[Start of section]

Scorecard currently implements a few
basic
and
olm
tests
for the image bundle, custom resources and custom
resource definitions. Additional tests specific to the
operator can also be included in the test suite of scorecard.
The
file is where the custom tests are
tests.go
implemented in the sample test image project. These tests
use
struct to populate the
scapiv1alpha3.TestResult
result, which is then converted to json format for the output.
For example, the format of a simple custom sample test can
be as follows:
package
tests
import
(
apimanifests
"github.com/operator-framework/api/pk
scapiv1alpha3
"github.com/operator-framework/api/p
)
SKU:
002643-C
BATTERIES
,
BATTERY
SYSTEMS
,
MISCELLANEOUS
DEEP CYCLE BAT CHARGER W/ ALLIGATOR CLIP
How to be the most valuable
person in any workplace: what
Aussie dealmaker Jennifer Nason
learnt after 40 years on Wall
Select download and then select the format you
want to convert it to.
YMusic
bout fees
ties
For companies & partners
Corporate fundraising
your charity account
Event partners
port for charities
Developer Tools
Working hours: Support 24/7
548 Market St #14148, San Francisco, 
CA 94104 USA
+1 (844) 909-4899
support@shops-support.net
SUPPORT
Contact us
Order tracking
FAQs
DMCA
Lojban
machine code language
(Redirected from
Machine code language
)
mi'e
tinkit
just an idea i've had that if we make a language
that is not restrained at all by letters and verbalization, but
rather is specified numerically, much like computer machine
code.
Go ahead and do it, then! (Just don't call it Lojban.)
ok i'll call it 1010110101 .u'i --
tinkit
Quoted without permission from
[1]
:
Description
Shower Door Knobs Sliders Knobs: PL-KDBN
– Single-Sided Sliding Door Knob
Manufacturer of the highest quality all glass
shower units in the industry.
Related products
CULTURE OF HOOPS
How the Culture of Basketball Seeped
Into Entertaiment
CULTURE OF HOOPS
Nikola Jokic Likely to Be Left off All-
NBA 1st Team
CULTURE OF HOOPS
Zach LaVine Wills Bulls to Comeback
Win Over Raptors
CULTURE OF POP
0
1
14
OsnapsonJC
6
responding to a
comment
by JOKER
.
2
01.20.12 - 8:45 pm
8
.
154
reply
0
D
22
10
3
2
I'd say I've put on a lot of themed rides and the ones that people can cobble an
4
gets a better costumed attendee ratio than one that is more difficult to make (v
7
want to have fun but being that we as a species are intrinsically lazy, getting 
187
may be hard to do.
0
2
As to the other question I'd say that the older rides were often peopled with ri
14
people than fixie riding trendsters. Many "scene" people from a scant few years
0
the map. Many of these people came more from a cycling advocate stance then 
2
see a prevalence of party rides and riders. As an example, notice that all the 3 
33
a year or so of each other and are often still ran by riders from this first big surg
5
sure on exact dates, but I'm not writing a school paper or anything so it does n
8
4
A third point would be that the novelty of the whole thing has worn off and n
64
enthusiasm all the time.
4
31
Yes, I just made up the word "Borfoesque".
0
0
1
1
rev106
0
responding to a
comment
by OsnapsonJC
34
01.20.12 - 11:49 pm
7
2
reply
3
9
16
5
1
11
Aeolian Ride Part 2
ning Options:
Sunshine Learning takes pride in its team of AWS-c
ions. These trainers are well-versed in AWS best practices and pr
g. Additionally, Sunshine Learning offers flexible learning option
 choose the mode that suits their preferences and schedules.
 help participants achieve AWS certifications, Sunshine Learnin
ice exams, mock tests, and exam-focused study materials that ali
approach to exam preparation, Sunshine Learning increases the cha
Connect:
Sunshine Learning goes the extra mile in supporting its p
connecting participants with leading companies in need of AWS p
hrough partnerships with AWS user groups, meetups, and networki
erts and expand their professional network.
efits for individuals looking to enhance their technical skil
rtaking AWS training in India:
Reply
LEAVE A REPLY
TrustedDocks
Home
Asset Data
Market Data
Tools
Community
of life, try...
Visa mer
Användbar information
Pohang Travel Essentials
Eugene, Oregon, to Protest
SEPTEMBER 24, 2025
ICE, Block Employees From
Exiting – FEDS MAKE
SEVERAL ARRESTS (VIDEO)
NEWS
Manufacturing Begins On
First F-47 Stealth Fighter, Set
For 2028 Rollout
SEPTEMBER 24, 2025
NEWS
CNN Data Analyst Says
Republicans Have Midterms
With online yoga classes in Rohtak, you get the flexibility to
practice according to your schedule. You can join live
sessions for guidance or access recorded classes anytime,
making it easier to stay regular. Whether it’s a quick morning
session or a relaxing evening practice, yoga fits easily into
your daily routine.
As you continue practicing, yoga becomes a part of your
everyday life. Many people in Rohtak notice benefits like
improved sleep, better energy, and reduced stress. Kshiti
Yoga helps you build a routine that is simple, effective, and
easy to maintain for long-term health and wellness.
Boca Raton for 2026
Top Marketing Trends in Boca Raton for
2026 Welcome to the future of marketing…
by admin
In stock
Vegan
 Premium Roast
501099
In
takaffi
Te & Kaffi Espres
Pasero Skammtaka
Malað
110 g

[End of section]

■ Task prompt ■
Line count for "sample": say how many lines of the entries above include that word, and give only the number.

■ Reply to the exercise ■
2